読者です 読者をやめる 読者になる 読者になる

深夜のコインランドリー

夜のコインランドリーに惹かれる。通りは誰もおらず、辺りはしんとしていて、街灯が等間隔に立っている。まるで世界が静止しているかのよう。

奥の方で建物から光が通りに漏れているのに気づく。近づいてみると洗濯機が音を立ててぐるぐる回っている。コインランドリーの中には誰もおらず、誰もいないベンチ、よれよれの雑誌とスポーツ新聞を蛍光灯が照らしている。

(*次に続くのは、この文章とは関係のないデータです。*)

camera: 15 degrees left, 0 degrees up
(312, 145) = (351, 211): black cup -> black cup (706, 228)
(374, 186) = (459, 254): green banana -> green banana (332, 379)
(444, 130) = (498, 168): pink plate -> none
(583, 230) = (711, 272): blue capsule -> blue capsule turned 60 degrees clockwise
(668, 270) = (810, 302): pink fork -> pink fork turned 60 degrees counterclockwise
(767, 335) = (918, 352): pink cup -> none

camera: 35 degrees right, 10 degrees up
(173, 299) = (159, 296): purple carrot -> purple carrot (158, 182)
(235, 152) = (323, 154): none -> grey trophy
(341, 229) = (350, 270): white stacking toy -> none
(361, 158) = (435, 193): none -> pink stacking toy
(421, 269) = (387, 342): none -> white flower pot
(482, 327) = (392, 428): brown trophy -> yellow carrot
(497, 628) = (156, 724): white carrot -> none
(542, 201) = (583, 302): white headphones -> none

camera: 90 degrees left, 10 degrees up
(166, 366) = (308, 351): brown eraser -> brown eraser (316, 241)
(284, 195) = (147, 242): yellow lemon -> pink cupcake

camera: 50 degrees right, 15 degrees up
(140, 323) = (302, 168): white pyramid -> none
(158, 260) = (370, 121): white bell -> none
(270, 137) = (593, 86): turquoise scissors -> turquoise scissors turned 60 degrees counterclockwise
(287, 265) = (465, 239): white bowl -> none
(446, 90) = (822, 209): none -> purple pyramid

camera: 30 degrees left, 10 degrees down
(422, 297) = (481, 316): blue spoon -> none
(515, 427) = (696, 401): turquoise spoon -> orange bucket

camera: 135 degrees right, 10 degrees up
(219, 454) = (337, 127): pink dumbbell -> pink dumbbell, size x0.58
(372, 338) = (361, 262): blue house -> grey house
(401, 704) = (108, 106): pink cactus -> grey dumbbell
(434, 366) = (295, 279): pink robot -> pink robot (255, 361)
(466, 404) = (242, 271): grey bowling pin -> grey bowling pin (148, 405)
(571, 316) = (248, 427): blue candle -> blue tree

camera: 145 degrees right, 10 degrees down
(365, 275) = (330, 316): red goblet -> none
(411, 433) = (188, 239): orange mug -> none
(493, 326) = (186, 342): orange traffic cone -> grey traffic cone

誰かがいるはずだ、と思う。でも誰もいない。いつ誰が洗濯機に洋服をいれ、いつ帰ってくるのかもわからない。洗濯機はぐるぐる回り続ける。

コインランドリーから通りに出る。再び静止した世界に足を踏み出す。夜道を歩き続け、角を曲がろうとした時にもう一度振り返って、来た道を目で追うと、やはりコインランドリーの光は通りに漏れてて、中ではぐるぐると回ってるんだ、と思う。

自分の家に戻り、ベッドに横になる。コインランドリーのことが頭から離れられない。誰もいない夜の通りにあるコインランドリーは、きっと誰かの衣服を洗濯機の中でぐるぐる回している。